- DOCUMENT TEXT
--- START ---

The math functions in math.h have implementations in libm.so (or libm.a
for static linking), and libm is not linked in by default. There are
historical reasons for this libm/libc split, none of them very convincing.

The functions in stdlib.h and stdio.h have implementations in libc.so
(or libc.a for static linking), which is linked into your executable by
default (as if -lc were specified). GCC can be instructed to avoid this
automatic link with the -nostdlib or -nodefaultlibs options.

Remember that C is an old language and that FPUs (Floating-Point Units)
are a relatively recent phenomenon. I first saw C on 8-bit processors
where it was a lot of work to do even 32-bit integer arithmetic. Many of
these implementations didn't even have a floating point math library
available!

Even on the first 68000 machines (Mac, Atari ST, Amiga), floating point
coprocessors were often expensive add-ons.

To do all that floating point math, you needed a pretty sizable
library. And the math was going to be slow. So you rarely used
floats. You tried to do everything with integers or scaled
integers. When you had to include math.h, you gritted your teeth. Often,
you'd write your own approximations and lookup tables to avoid it.

Trade-offs existed for a long time. Sometimes there were competing math
packages called "fastmath" or such. What's the best solution for math?
Really accurate but slow stuff? Inaccurate but fast? Big tables for trig
functions? It wasn't until coprocessors were guaranteed to be in the
computer that most implementations became obvious. I imagine that
there's some programmer out there somewhere right now, working on an
embedded chip, trying to decide whether to bring in the math library to
handle some math problem.

That's why math wasn't standard. Many or maybe most programs didn't use
a single float. If FPUs had always been around and floats and doubles
were always cheap to operate on, no doubt there would have been a
"stdmath".

--- END ---

- LISTED ENTRIES

--- START ---

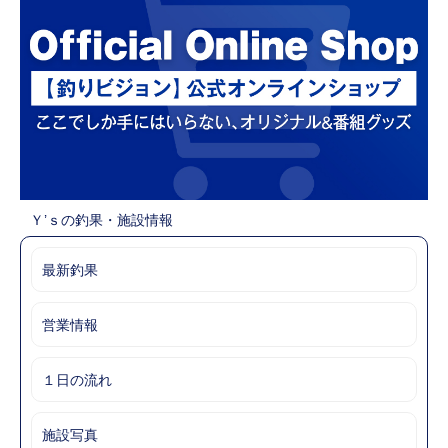
Ｙ’ｓの釣果・施設情報
最新釣果
営業情報
１日の流れ
施設写真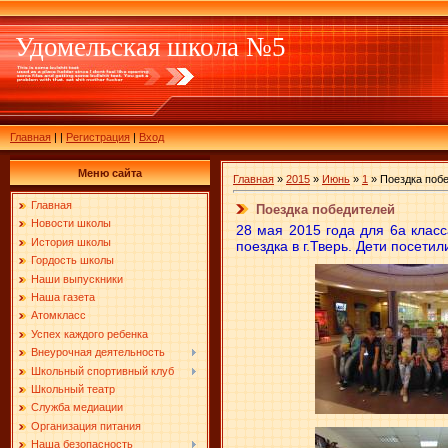
Удомельская школа №5
Главная
|
|
Регистрация
|
Вход
Меню сайта
Главная
»
2015
»
Июнь
»
1
» Поездка поб
Главная
Поездка победителей
Новости школы
28 мая 2015 года для 6а клас
История школы
поездка в г.Тверь. Дети посети
Гордость школы
Наши выпускники
Наша газета
Атомкласс
Успех каждого ребенка
Внеурочная деятельность
Школьный спортивный клуб
Школьный театр
Служба медиации
Организация питания
Наша безопасность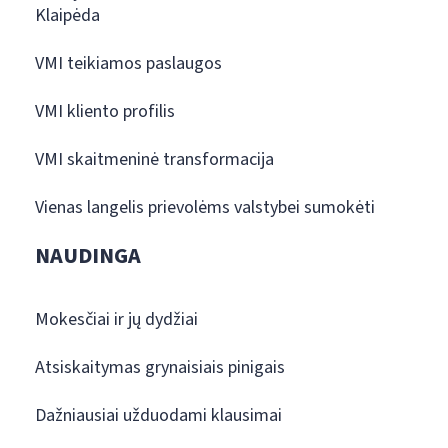
Klaipėda
VMI teikiamos paslaugos
VMI kliento profilis
VMI skaitmeninė transformacija
Vienas langelis prievolėms valstybei sumokėti
NAUDINGA
Mokesčiai ir jų dydžiai
Atsiskaitymas grynaisiais pinigais
Dažniausiai užduodami klausimai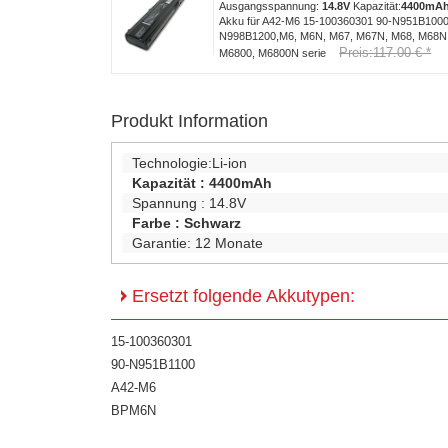
Ausgangsspannung:
14.8V
Kapazität:
4400mA
Akku für A42-M6 15-100360301 90-N951B100
N998B1200,M6, M6N, M67, M67N, M68, M68N
Preis:117.00 € *
M6800, M6800N serie
Produkt Information
Technologie:
Li-ion
Kapazität :
4400mAh
Spannung :
14.8V
Farbe :
Schwarz
Garantie:
12 Monate
Ersetzt folgende Akkutypen:
15-100360301
90-N951B1100
A42-M6
BPM6N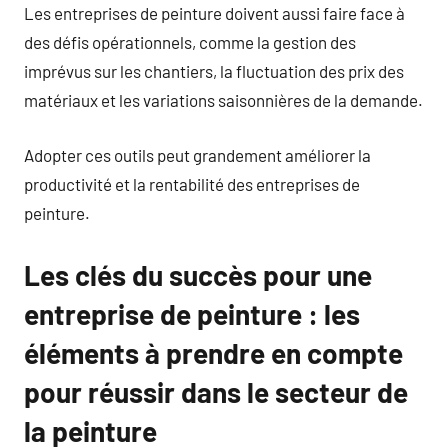
Les entreprises de peinture doivent aussi faire face à
des défis opérationnels, comme la gestion des
imprévus sur les chantiers, la fluctuation des prix des
matériaux et les variations saisonnières de la demande.
Adopter ces outils peut grandement améliorer la
productivité et la rentabilité des entreprises de
peinture.
Les clés du succès pour une
entreprise de peinture : les
éléments à prendre en compte
pour réussir dans le secteur de
la peinture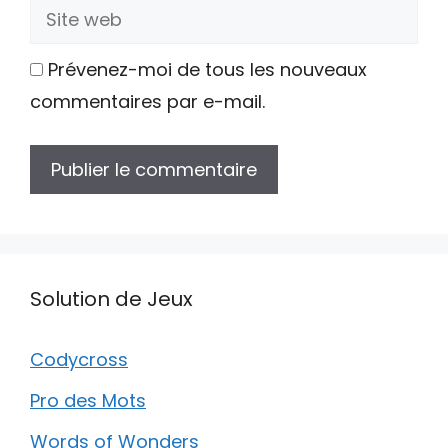
Site
web
Prévenez-moi de tous les nouveaux
commentaires par e-mail.
Solution de Jeux
Codycross
Pro des Mots
Words of Wonders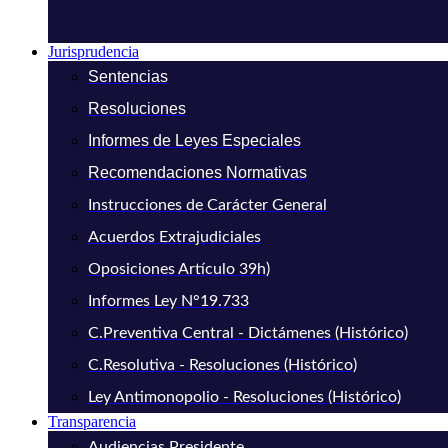
Jurisprudencia
Sentencias
Resoluciones
Informes de Leyes Especiales
Recomendaciones Normativas
Instrucciones de Carácter General
Acuerdos Extrajudiciales
Oposiciones Artículo 39h)
Informes Ley N°19.733
C.Preventiva Central - Dictámenes (Histórico)
C.Resolutiva - Resoluciones (Histórico)
Ley Antimonopolio - Resoluciones (Histórico)
Transparencia
Audiencias Presidente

--- END ---

- TASKS TO CARRY OUT
1. According to the math library text, which GCC options keep libc from being linked in automatically?
2. What library file names, ending in .so or .a, appear in the math library text? List every one.
3. Return the passage of the math library text word for word, starting with "Really accurate but" and going on through "some math problem.".
The lines shown above play no part in this.

- RESPONSE LIST
1. The -nostdlib or -nodefaultlibs options.

2. libm.so, libm.a, libc.so, libc.a

3.
Really accurate but slow stuff? Inaccurate but fast? Big tables for trig
functions? It wasn't until coprocessors were guaranteed to be in the
computer that most implementations became obvious. I imagine that
there's some programmer out there somewhere right now, working on an
embedded chip, trying to decide whether to bring in the math library to
handle some math problem.